About this exercise:
Please copy out the lines below word for word, leaving out the pictures.

Materials provided:
__________________________________________________

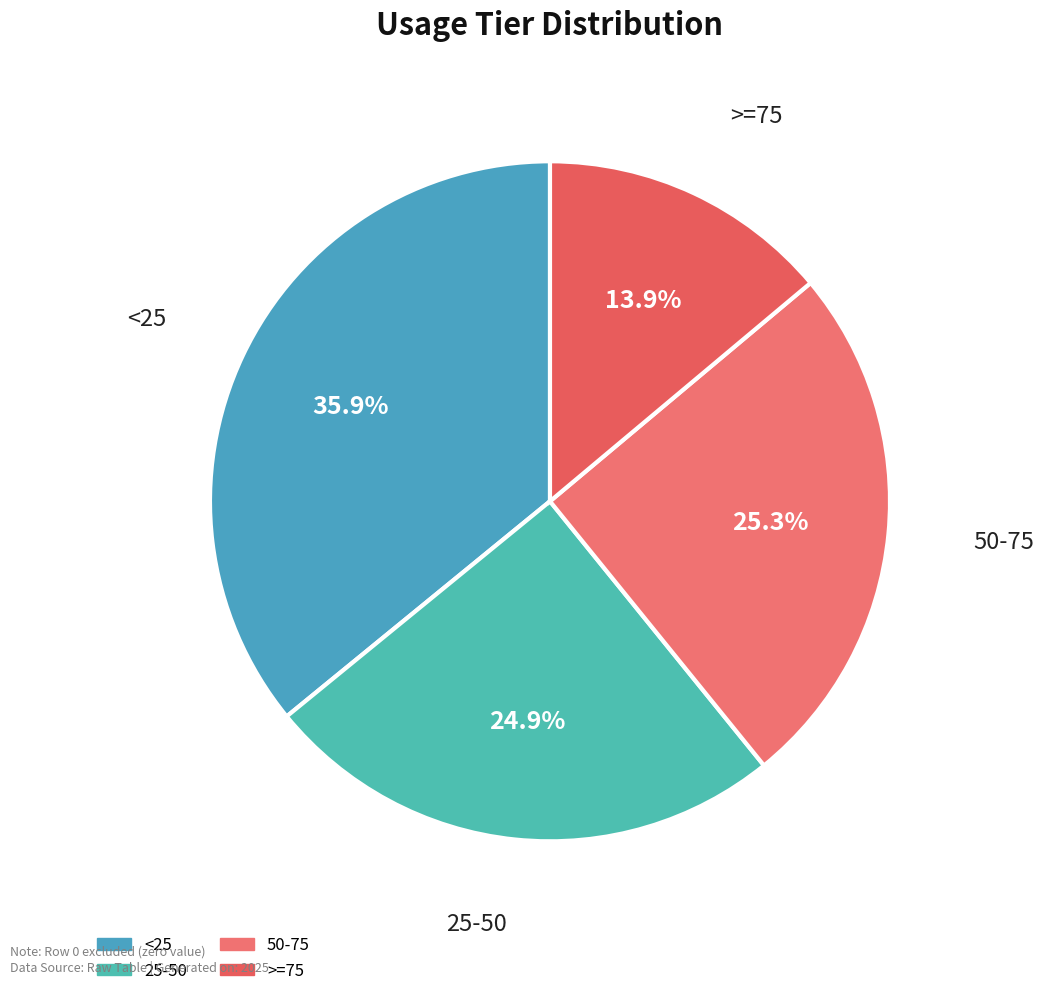

How much of the chart is everything except <25?

64.1%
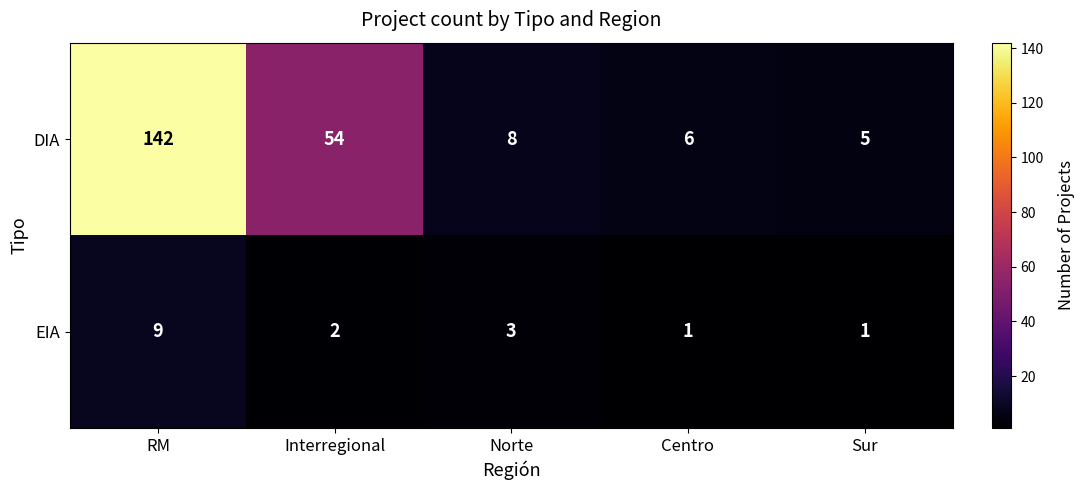

Which series has the largest total across all categories?

DIA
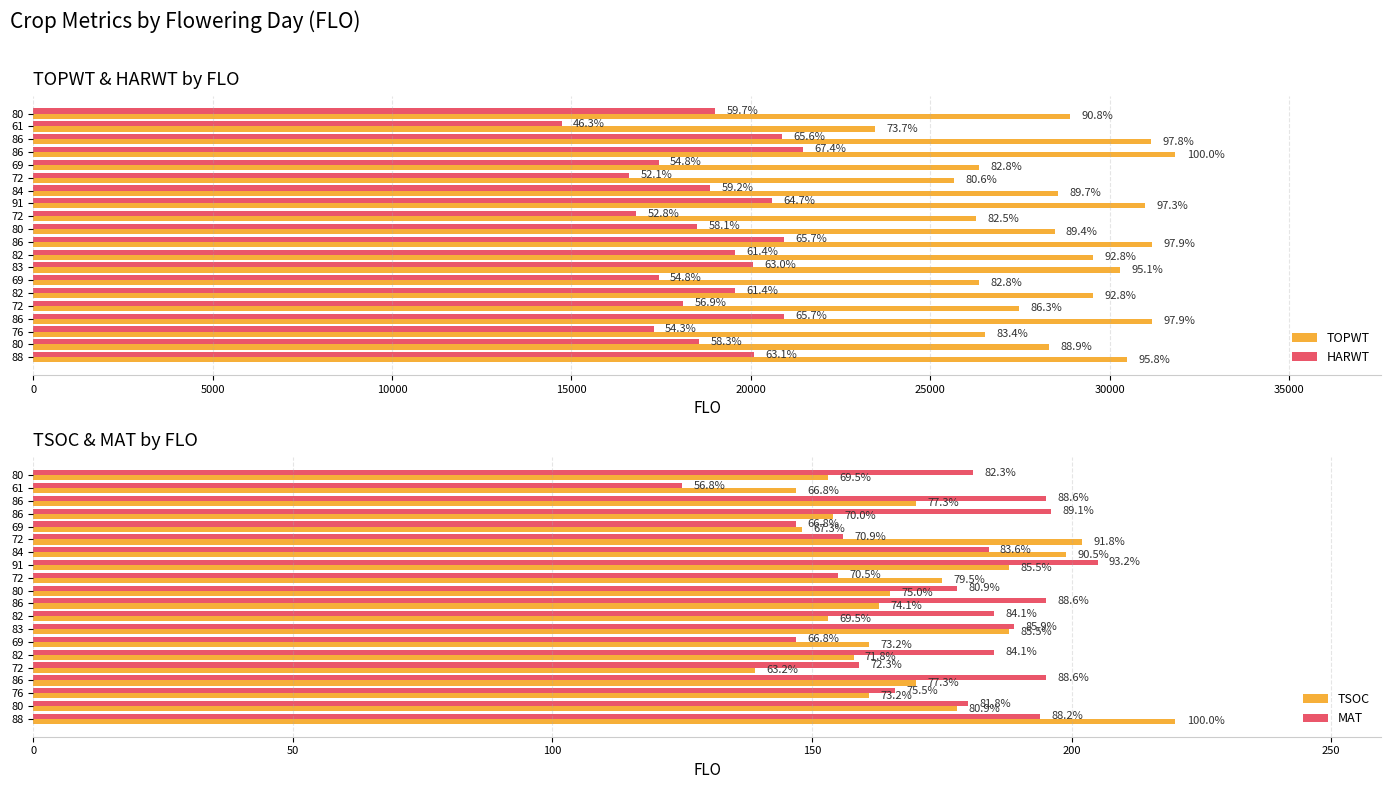

What is the value of the TOPWT bar at the 4th from the left?

31174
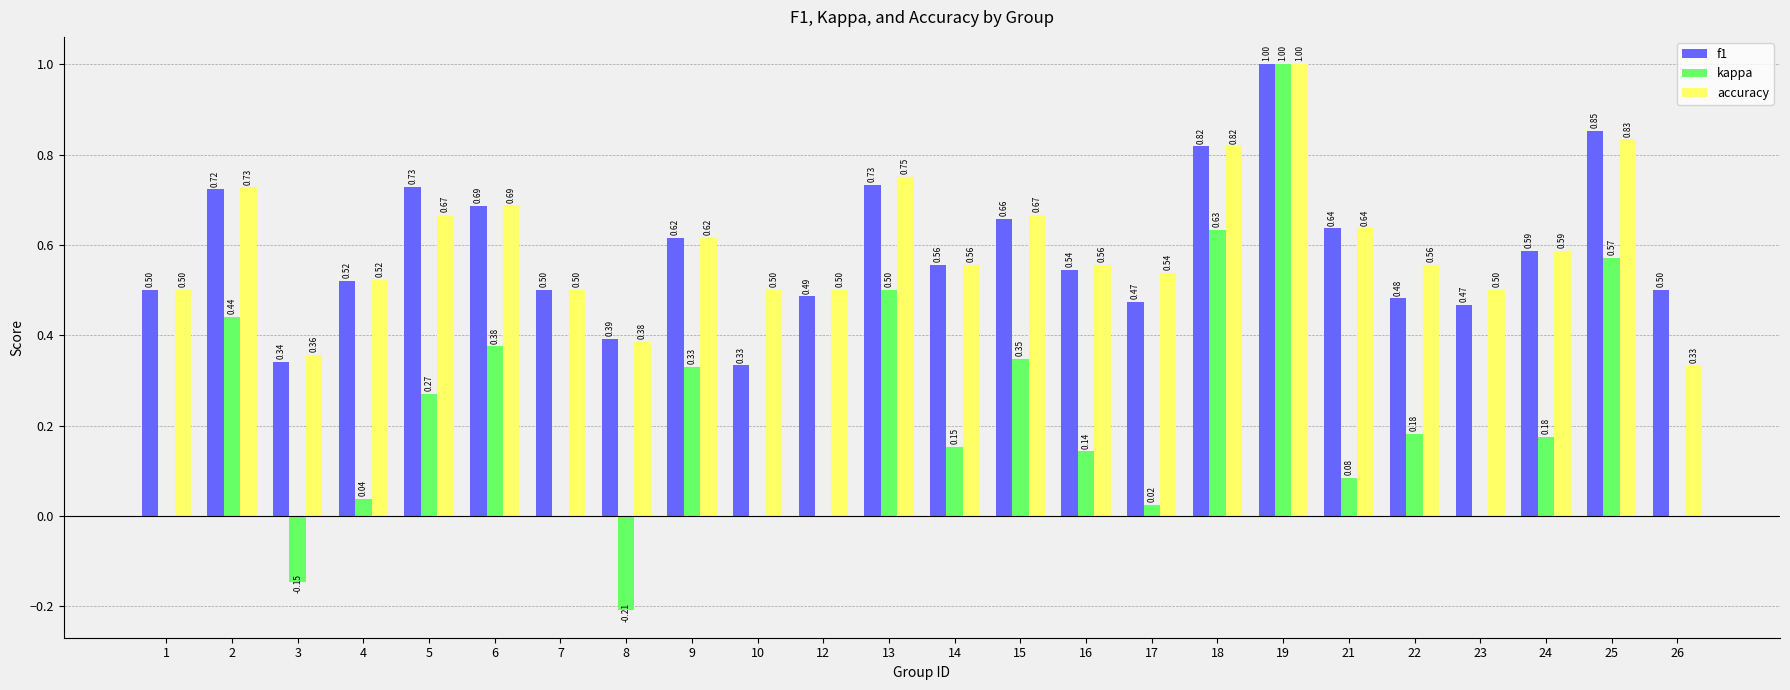

Which series has the largest total across all categories?

accuracy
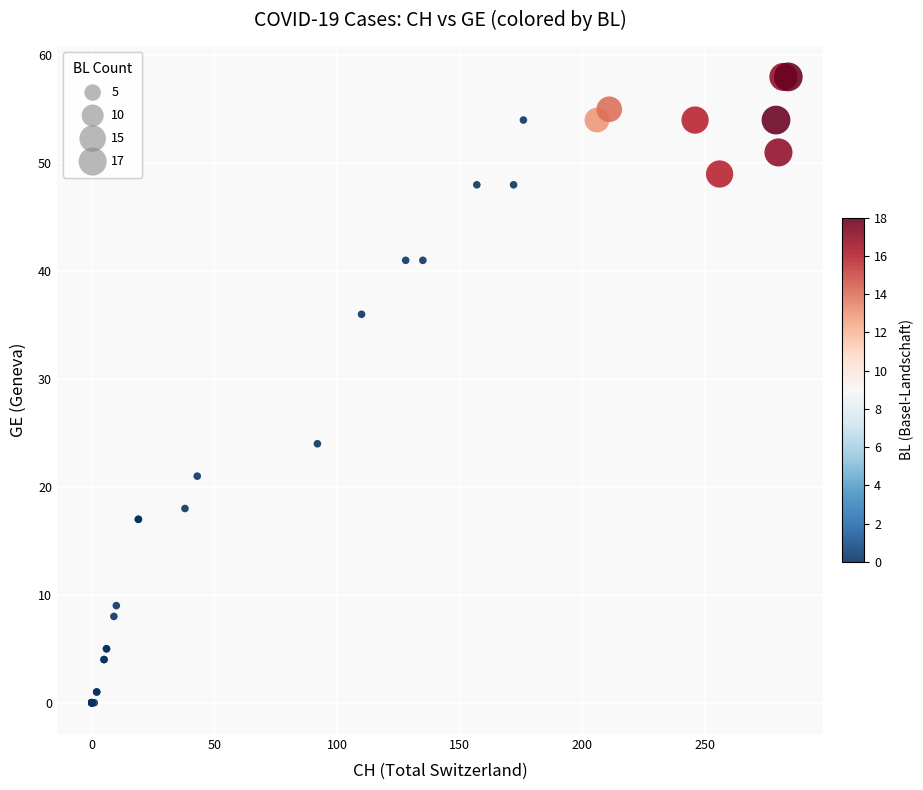

What Y value in the scatter plot is closest to 29?

24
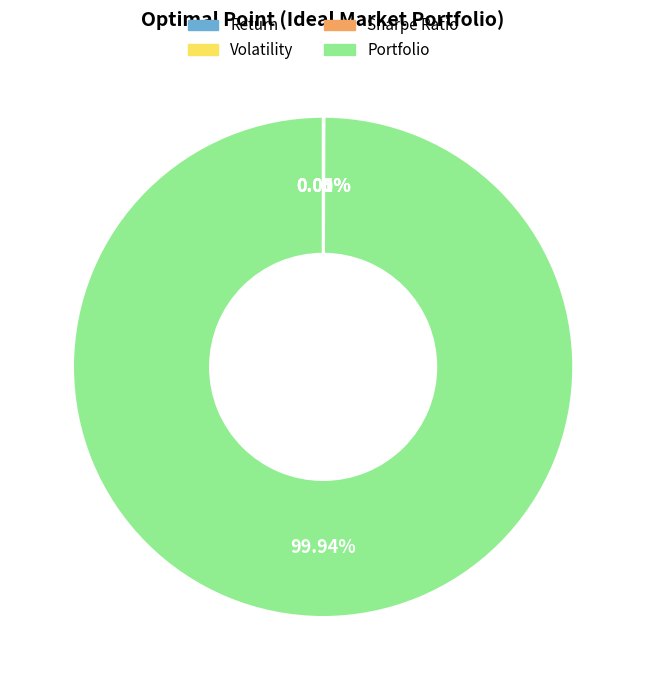

Does any single category account for the majority?

Yes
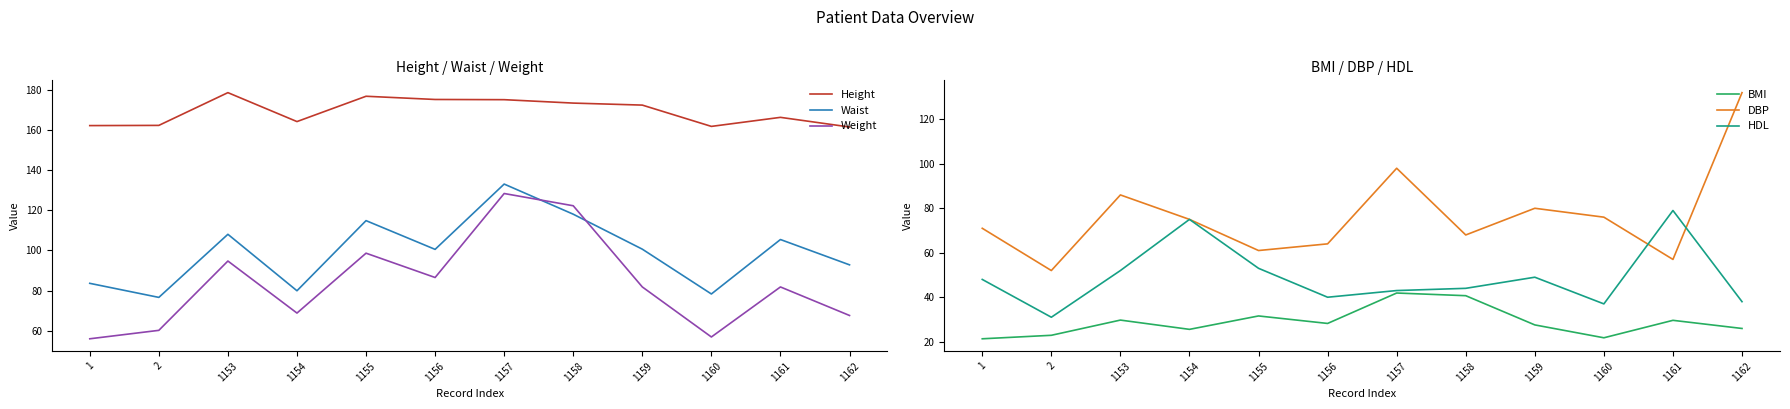

The value of Weight at 1154 is 68.8. True or false?

True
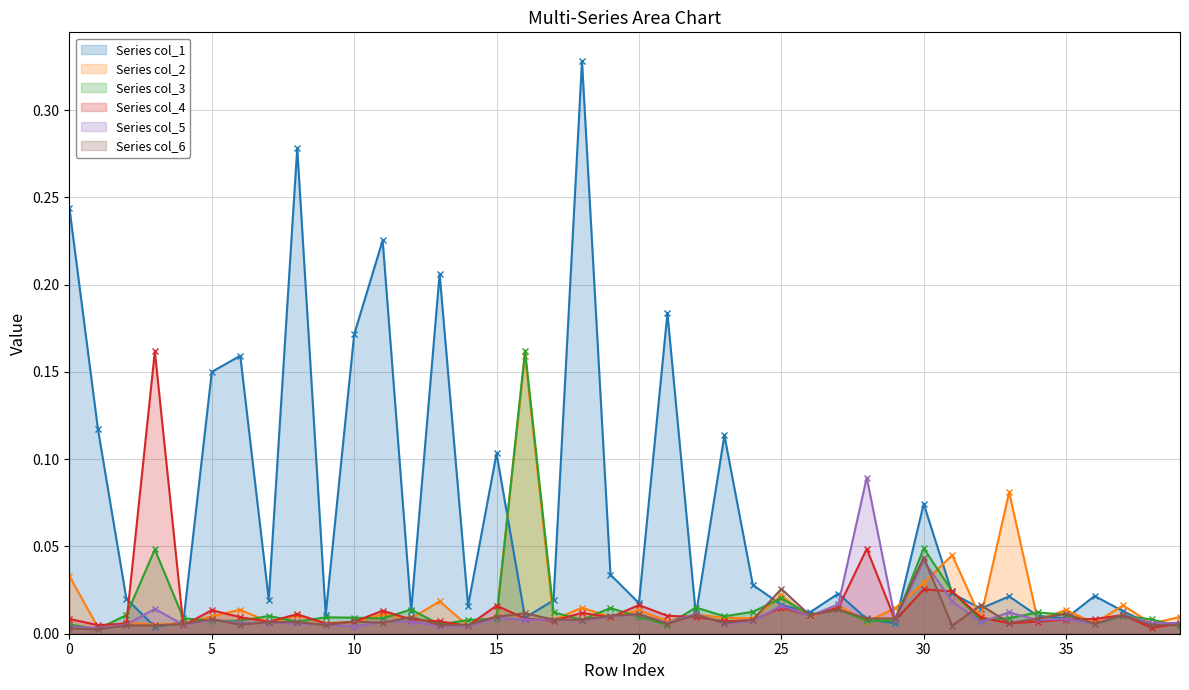

At how many categories does at least one series exceed 0?

40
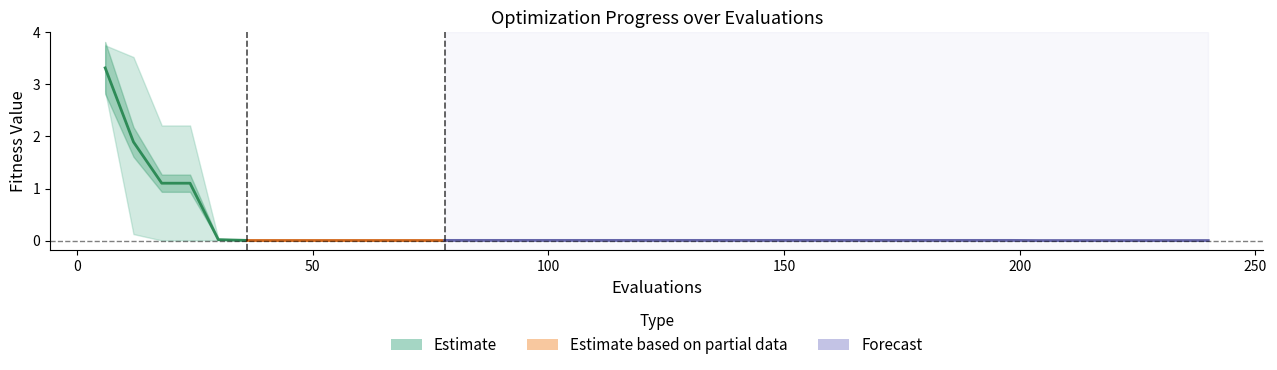

What is the maximum value for best?

2.9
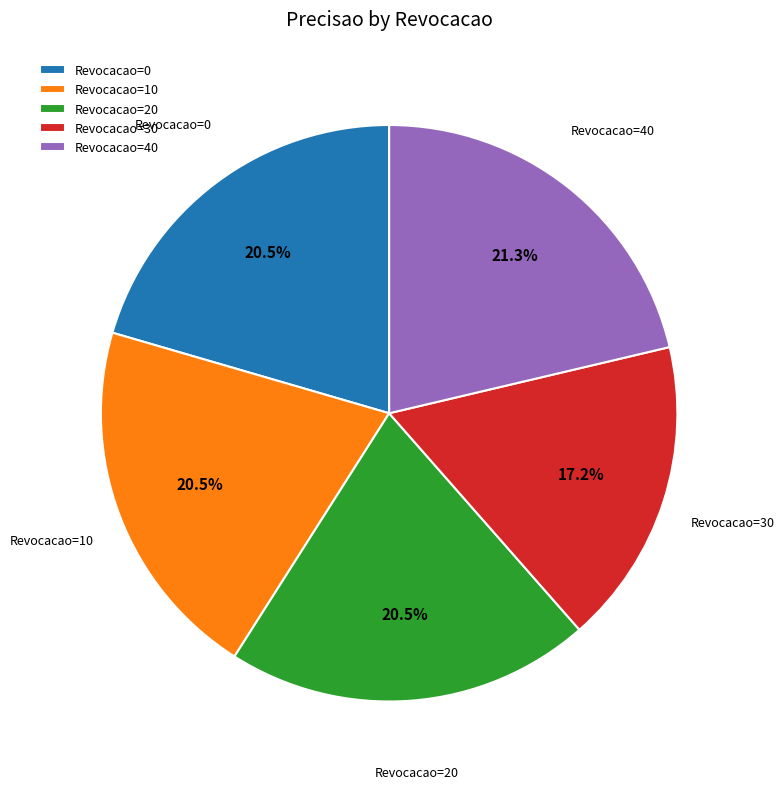

Which category has the smallest portion of the pie?

Revocacao=30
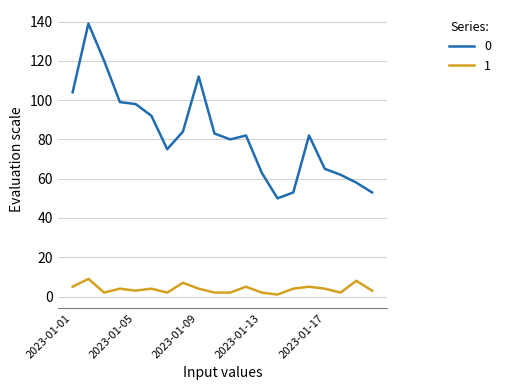

Rank the series by their maximum value, from highest to lowest.

0, 1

__________________________________________________

Exercise result:
How much of the chart is everything except <25?

64.1%

Which series has the largest total across all categories?

DIA

What is the value of the TOPWT bar at the 4th from the left?

31174

Which series has the largest total across all categories?

accuracy

What Y value in the scatter plot is closest to 29?

24

Does any single category account for the majority?

Yes

The value of Weight at 1154 is 68.8. True or false?

True

At how many categories does at least one series exceed 0?

40

What is the maximum value for best?

2.9

Which category has the smallest portion of the pie?

Revocacao=30

Rank the series by their maximum value, from highest to lowest.

0, 1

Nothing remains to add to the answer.